Treatment strategies remain uncertain for patients with asymptomatic BM. In a study by Chen et al., combination RT showed no significant changes in intracranial TTP (P = 0.193) for asymptomatic patients [26]. Liu et al. reported that first-line treatment using brain RT fails to lengthen the survival time of patients with EGFR mutation and asymptomatic BM [27]. Based on the high intracranial response rates, TKIs alone have been proposed as initial treatment in patients with EGFR mutations and asymptomatic BM [28]. However, this approach can be associated with a higher risk of subsequent intracranial relapse. The use of primary TKIs can ameliorate the adverse effects of RT; however, it is unlikely to they can completely abrogate the need for subsequent RT. In addition, asymptomatic patients may have lower tumor load, stronger physical condition, and less systemic metastasis. Therefore, effective control of intracranial lesions is more meaningful for long-term survival of patients. For EGFR-mutant LAC patients with BM, cranial RT in combination with TKIs is a possible strategy, that may improve PFS and OS compared with TKIs alone. Wang et al. have also reported similar results, that delayed brain RT may lead to lower iPFS in NSCLC patients with EGFR mutation and asymptomatic BM (0.032) [29].

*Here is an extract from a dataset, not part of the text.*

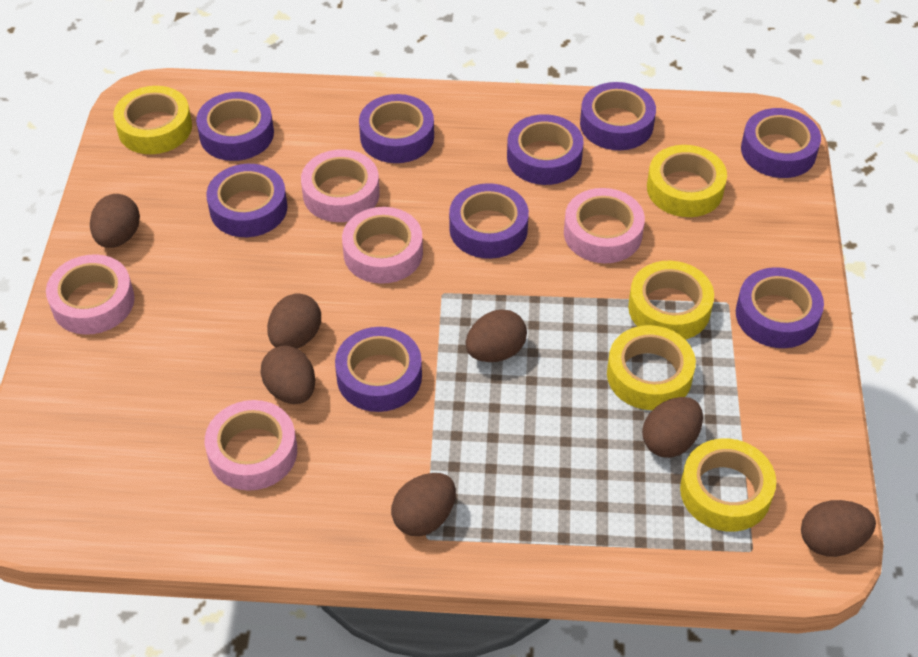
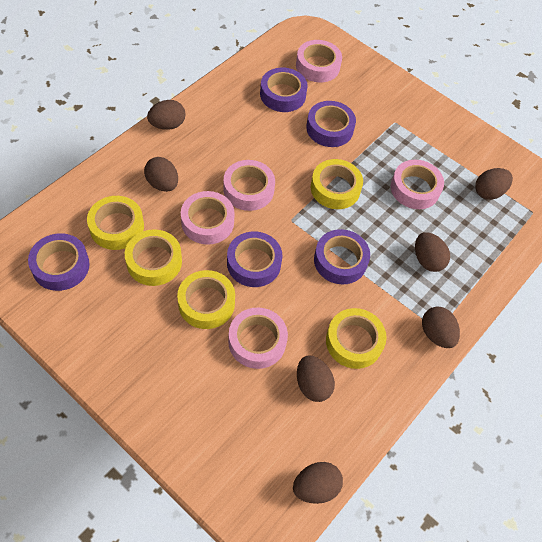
purple tape: 9 -> 5

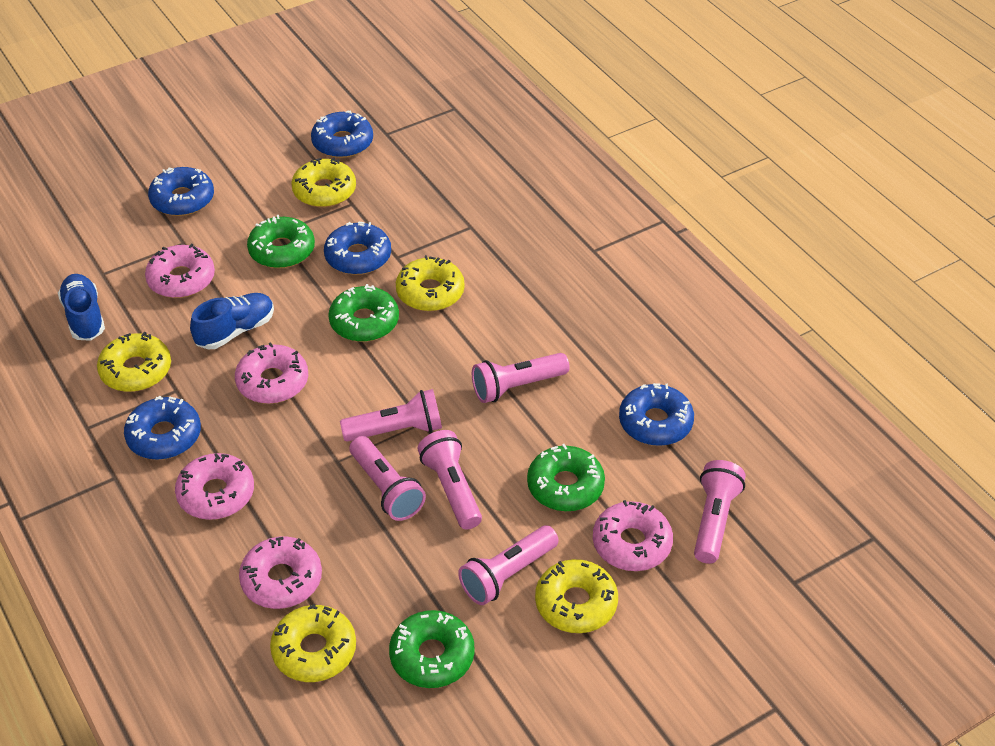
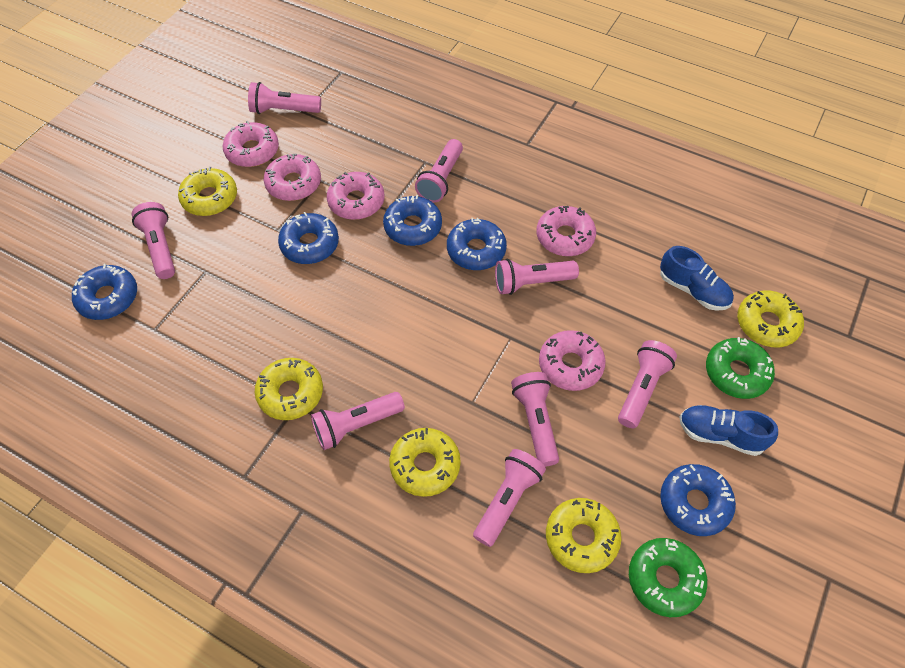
green donut: 4 -> 2
pink flashlight: 6 -> 8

The TKIs used in our study included gefitinib, erlotinib, and icotinib. However, osimertinib has demonstrated a greater penetrating capacity of the mouse BBB compared with gefitinib, rociletinib, and afatinib, and could achieve sustained tumor regression in an EGFR mutated PC9 mouse model of BM [30]. Studies also found that osimertinib combined with RT could significantly reduce the proliferation of NSCLC cells harboring T790 M/L858R mutations in vitro and in vivo, reduce cell cycle arrest in G2/M phase, and could block RT-induced DNA double-strand breaks (DSB) repair, demonstrating its role in radiosensitivity [31]. A double-blind, phase III trial found that the frequency of central nervous system progression was lower in the osimertinib group compared with the standard EGFR-TKI group [32]. Two randomized phase II trials of Osimertinib with or without SRS for the treatment of EGFR mutant NSCLC with BM (NCT03497767 and NCT03769103) are about to begin, and we are looking forward to their results. In conclusion, osimertinib in combination with cranial RT may have a greater benefit in LAC patients with BM and EGFR mutation, and further studies are needed to assess its efficacy.

Our current study has certain limitations: (i) we only included patients from a single institution, and the patient population was, thus, relatively small; (ii) due to the retrospective nature of our study, undefined biases and/or confounding factors may have influenced clinical outcomes.

Conclusions

Collectively, compared with EGFR-TKI treatment alone, combination therapy of TKIs and RT could significantly prolong iPFS. For patients with asymptomatic BM, the combination therapy showed beneficial effects on iPFS and OS, highlighting the usefulness of RT. Although combination therapy has grown in popularity in recent years, more prospective studies are needed to analyze different populations in order to achieve effective treatment.